Sen. Benjamin Cardin (D) was also in attendance. Hoyer praised Cardin for his work on health care reform and Cardin in turn called Hoyer “one of the great national leaders in America.” Cardin thanked Hoyer, “For the opportunity to bring all of us together.”
Hoyer in his opening remarks said, “Black history has always been a complex subject here in Maryland. Ours was, we must remember with sorrow, a slave state – and one of the first places where African slavery took hold on this continent. At the same time, some of the earliest abolitionists raised their voices in Baltimore to pass one of the nation’s first anti-slavery laws in the 1790s, which for the first time allowed slave-owners to set slaves free.
“On one side of the State House in Annapolis stands a statue of Roger Taney, the Supreme Court Justice who delivered the Dred Scott decision. Yet, on the other side of our State House stands a statue of a man whose life was a forceful dissent against it and who became the first African-American to sit on our nation’s highest court. We also look back to Marylanders like Harriet Tubman and Frederick Douglass who defied injustice with the courage of giants.
“Black history month is a time to celebrate the contributions African-Americans have made to this nation from government to business, from the arts to the law, in science, in education, and in national service. We honor the African-Americans who gave their lives fighting overseas for democracy, even during those times when they found democracy just out of their reach at home.
“Each year, I look forward to this gathering in our community to celebrate Black History Month and hear from some of those who are the movers and shakers in forging our shared history today. We’ve had the venerable John Lewis, with whom I feel privileged to serve every day in the halls of Congress. We’ve had Ron Kirk, Valerie Jarrett from the Obama Administration, and we heard from Eric Holder before he was Attorney General.
“In fact, we welcomed then-Senator Barack Obama to this breakfast a few years ago before we had any idea he’d make history as president. Well, actually that isn’t entirely true. I think we all had a feeling he would end up in the White House after hearing him speak.”
In closing remarks, Hoyer said “In a speech that continues to move our hearts today, the Rev. Dr. Martin Luther King shared his dream of an America where ‘the sons of former slaves and the sons of former slave-owners will be able to sit down together at the table of brotherhood.’ I like to think Dr. King would be filled with spirit if he were with us here today at this breakfast.

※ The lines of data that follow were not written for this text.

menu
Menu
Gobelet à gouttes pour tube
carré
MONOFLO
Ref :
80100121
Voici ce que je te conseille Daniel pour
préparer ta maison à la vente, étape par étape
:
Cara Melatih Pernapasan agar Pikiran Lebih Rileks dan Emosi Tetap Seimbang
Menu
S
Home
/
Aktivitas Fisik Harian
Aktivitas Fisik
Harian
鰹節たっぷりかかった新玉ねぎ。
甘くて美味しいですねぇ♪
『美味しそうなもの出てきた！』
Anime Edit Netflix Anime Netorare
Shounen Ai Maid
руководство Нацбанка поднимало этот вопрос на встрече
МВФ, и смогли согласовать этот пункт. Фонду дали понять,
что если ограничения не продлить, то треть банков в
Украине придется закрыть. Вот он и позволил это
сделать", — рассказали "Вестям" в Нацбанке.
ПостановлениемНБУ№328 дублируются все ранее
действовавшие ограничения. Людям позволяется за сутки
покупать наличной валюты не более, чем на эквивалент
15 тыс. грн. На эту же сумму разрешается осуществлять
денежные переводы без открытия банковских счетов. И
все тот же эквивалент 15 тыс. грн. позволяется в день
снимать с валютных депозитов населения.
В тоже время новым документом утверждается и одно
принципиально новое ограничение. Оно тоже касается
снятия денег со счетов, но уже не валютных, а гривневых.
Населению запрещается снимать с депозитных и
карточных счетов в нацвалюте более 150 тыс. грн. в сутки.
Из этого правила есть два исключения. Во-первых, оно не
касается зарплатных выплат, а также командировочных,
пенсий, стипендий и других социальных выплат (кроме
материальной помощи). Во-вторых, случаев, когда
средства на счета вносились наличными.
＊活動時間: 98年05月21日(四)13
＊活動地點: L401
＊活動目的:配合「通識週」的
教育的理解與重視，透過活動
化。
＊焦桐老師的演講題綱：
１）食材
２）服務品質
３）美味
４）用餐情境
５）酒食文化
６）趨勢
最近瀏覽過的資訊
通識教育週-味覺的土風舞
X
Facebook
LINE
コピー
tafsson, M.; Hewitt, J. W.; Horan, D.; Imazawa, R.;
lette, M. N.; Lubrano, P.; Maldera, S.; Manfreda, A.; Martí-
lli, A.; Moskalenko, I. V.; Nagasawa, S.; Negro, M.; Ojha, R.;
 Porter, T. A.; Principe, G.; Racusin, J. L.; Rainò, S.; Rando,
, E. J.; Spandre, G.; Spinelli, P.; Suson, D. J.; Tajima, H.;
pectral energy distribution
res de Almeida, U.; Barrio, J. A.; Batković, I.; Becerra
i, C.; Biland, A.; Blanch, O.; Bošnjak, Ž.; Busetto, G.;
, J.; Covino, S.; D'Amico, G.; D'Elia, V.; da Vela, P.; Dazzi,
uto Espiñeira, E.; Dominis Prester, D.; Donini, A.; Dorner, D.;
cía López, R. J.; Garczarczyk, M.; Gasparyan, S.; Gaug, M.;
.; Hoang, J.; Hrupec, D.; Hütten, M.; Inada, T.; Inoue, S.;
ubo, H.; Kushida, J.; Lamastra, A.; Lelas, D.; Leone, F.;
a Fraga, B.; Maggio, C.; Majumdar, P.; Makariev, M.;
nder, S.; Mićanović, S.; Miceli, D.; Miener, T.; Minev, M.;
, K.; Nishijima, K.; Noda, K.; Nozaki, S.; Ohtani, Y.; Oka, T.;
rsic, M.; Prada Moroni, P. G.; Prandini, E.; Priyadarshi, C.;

“Our state has a long and rich black history, a juxtaposition of the bitter waters of slavery and the powerful thirst for freedom, of setback and advancement, of exclusion and equality. It is that complex history we come together to mark this morning – and by coming together we are celebrating that the arc of our history has continued its bend toward what Justice Thurgood Marshall practiced and for which Harriet Tubman risked her life.
“Black History Month is an opportunity to come together around tables like these and set them with the hopes and dreams we have for Maryland and for this nation over the years to come. Hopes and dreams that include a reduction in poverty, hunger, homelessness, and despair, which continue to plague many of our communities. It is a chance to draw comfort and hope for a better future from the eternal words of scripture – and I quote from Luke 22:30: ’You will eat and drink at my table in my kingdom.’
“Let us mark this month together as one state and one community by continuing to make Dr. King’s immortal words ring true. May we continue to set a table of brotherhood for ourselves and our children for all time.”
Congressman Hoyer, who attended as a guest of the Black History Month Planning Committee, helped launch the annual breakfast when he became a Member of Congress in 1981.